PROBLEM TO WORK ON. Once you find the line below that has "exposure_s: 1/500", output it and every line after it exactly, stopping after the line that has "focal_mm: 8.9", with no pictures.

== DATA

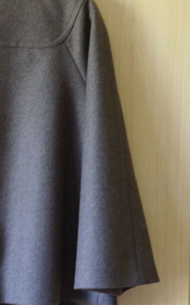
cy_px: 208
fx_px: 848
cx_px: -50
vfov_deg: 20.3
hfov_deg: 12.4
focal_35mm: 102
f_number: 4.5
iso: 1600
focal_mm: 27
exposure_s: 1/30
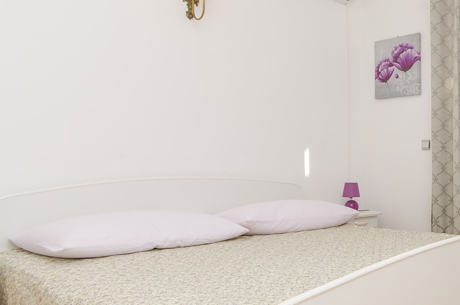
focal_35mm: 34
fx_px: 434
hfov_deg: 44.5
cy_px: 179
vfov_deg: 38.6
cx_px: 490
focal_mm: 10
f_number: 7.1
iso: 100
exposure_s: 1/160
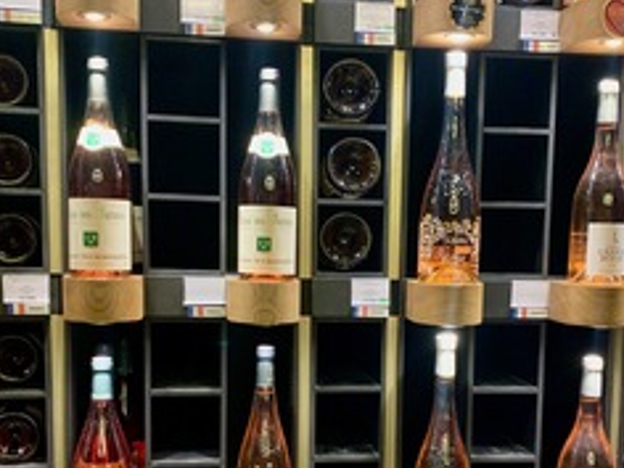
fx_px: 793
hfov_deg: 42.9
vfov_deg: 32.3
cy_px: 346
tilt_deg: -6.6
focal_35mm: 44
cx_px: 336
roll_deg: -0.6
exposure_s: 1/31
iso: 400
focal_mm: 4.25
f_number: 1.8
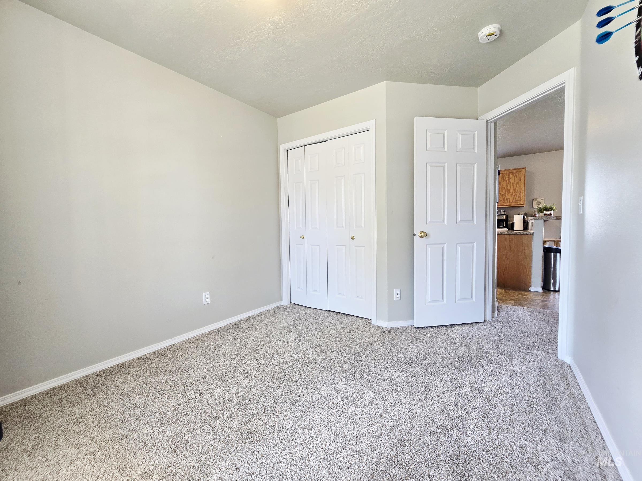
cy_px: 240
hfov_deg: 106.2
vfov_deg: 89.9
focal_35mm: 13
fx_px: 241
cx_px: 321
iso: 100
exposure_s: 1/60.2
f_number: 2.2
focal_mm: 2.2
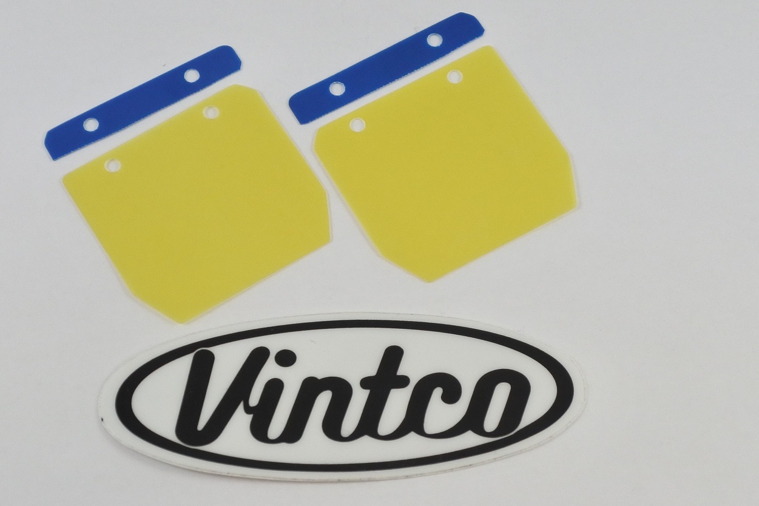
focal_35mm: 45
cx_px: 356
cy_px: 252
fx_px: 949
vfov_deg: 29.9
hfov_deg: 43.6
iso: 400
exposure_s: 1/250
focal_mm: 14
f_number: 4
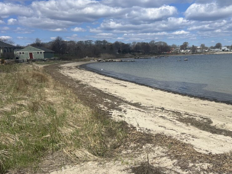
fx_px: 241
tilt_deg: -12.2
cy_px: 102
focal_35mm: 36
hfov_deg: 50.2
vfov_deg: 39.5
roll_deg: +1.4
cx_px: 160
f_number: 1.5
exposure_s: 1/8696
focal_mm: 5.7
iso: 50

====
== DATA

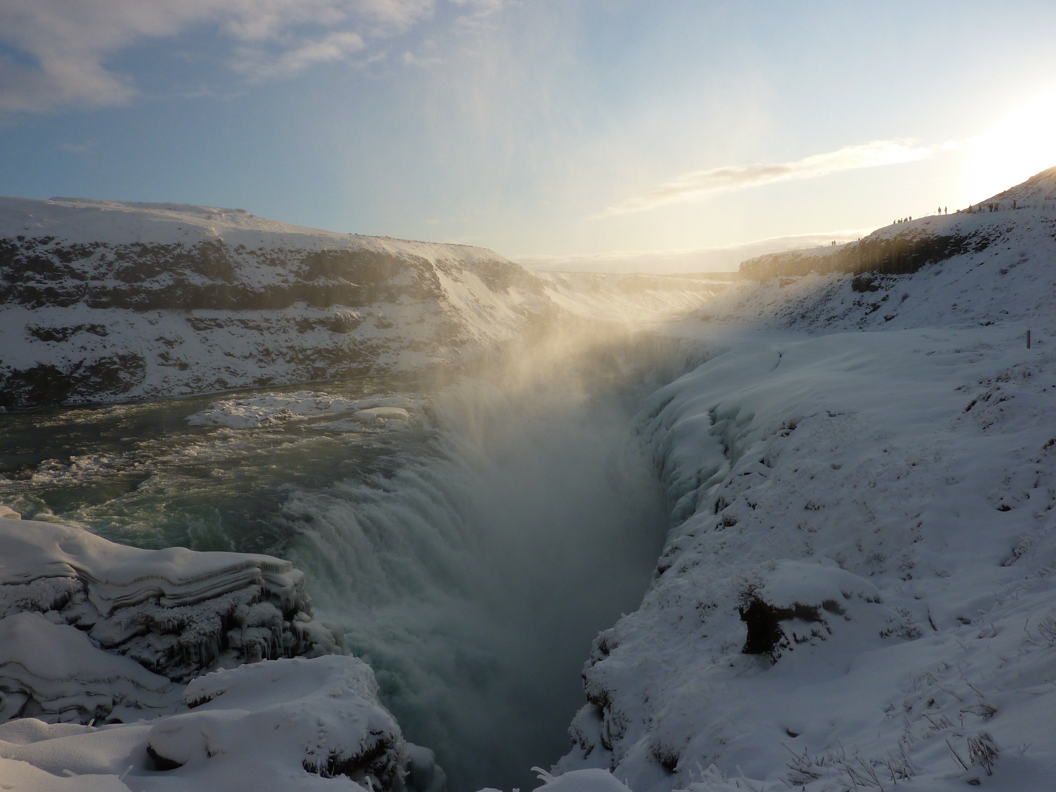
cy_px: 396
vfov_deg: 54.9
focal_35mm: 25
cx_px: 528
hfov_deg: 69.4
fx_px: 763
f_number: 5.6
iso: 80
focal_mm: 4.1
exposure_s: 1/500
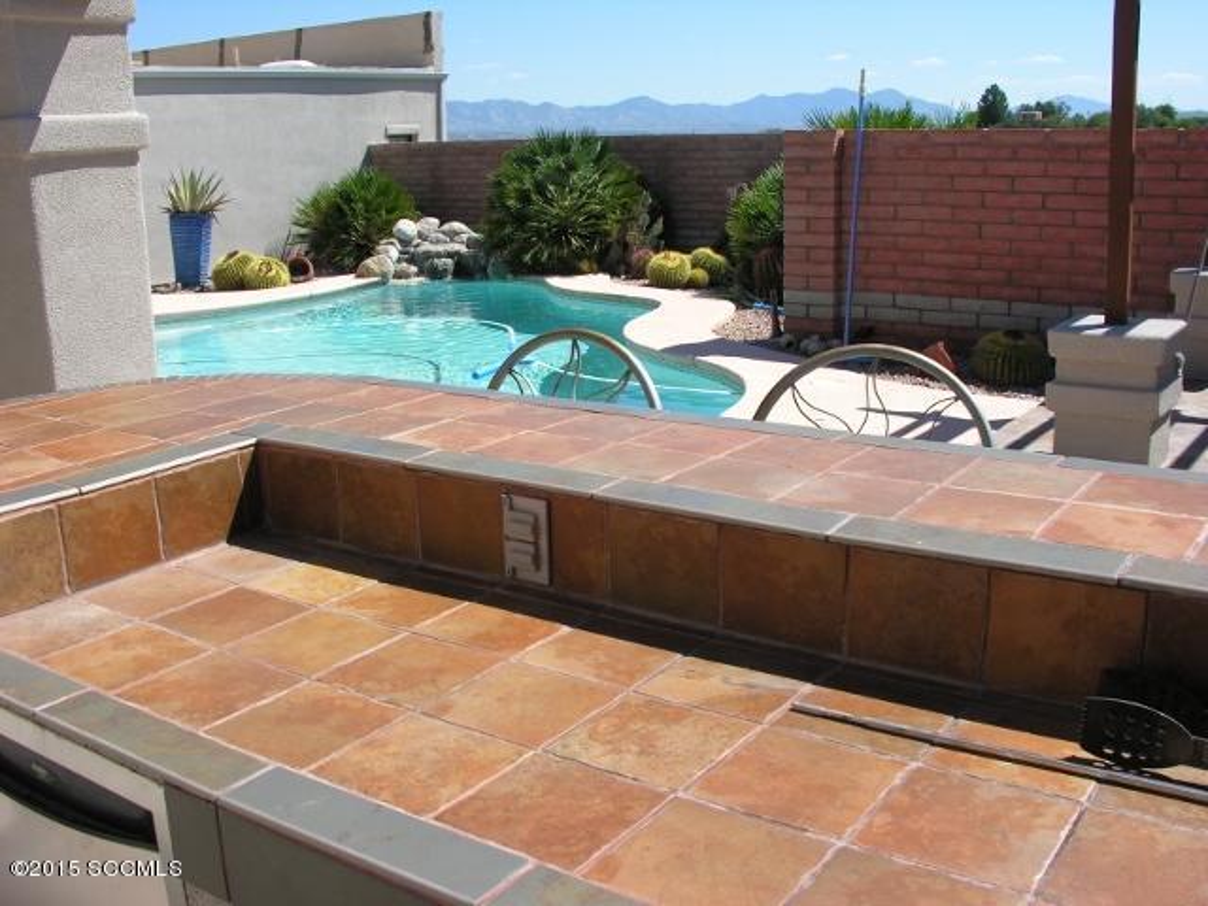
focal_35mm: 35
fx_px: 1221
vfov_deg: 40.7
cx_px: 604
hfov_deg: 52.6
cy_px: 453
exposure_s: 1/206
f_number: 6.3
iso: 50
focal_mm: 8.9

====
== DATA

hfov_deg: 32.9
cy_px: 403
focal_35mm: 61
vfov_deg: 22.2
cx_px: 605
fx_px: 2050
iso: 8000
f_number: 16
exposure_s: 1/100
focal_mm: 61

====

EXERCISE RESPONSE.
exposure_s: 1/500
focal_35mm: 35
fx_px: 1221
vfov_deg: 40.7
cx_px: 604
hfov_deg: 52.6
cy_px: 453
exposure_s: 1/206
f_number: 6.3
iso: 50
focal_mm: 8.9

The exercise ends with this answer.